Стая плинтусных ангелков, загнанных под потолок, пристально смотрела на него, и он спрятался с головой под плед, чтобы скрыться от их взглядов.
— Не бойся, Ваня.
Князев притих, с минуту вслушиваясь в темноту. Когда дышать в шерстяной духоте стало невозможно, он боязливо высунул голову и обвёл взглядом комнату.
— Кто здесь?
Скрипнуло кресло-качалка в углу, лампочка под потолком качнулась, но никто не откликнулся. Князев сдерживался, безмолвно втирал пальцами слёзы в морщинистые, покрытые рыжими пятнами щёки. Он хотел приподняться на локтях, но не смог — силы покинули его.

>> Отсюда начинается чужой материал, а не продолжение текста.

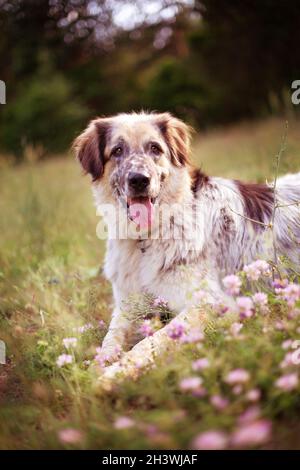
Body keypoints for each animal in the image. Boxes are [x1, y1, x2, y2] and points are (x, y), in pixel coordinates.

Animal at [73, 112, 300, 362]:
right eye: (117, 150)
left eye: (155, 148)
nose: (139, 180)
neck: (146, 239)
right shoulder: (127, 307)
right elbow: (109, 342)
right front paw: (97, 366)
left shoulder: (210, 303)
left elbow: (147, 344)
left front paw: (116, 370)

— Мама, мамочка, это ты? Я хочу жить, мамочка. Таня, иди сюда. Таня! Включи свет! — Князев закашлялся кровавой мокротой, вскрики и рыдания его превратились в страшный грудной хрип. Что-то лопалось внутри, болезнь растекалась по бронхам, смешивалась с кровью и вытесняла из набухших лёгких жизнь.
Таня спрыгнула с кровати.
— Свет, свет включите! Таня! Мама! — старик Князев задыхался.
Таня, подпоясывая на ходу халат, вбежала в зал.
— Папа! Что такое?
Она щелкнула выключателем, и под потолком раздался хлопок.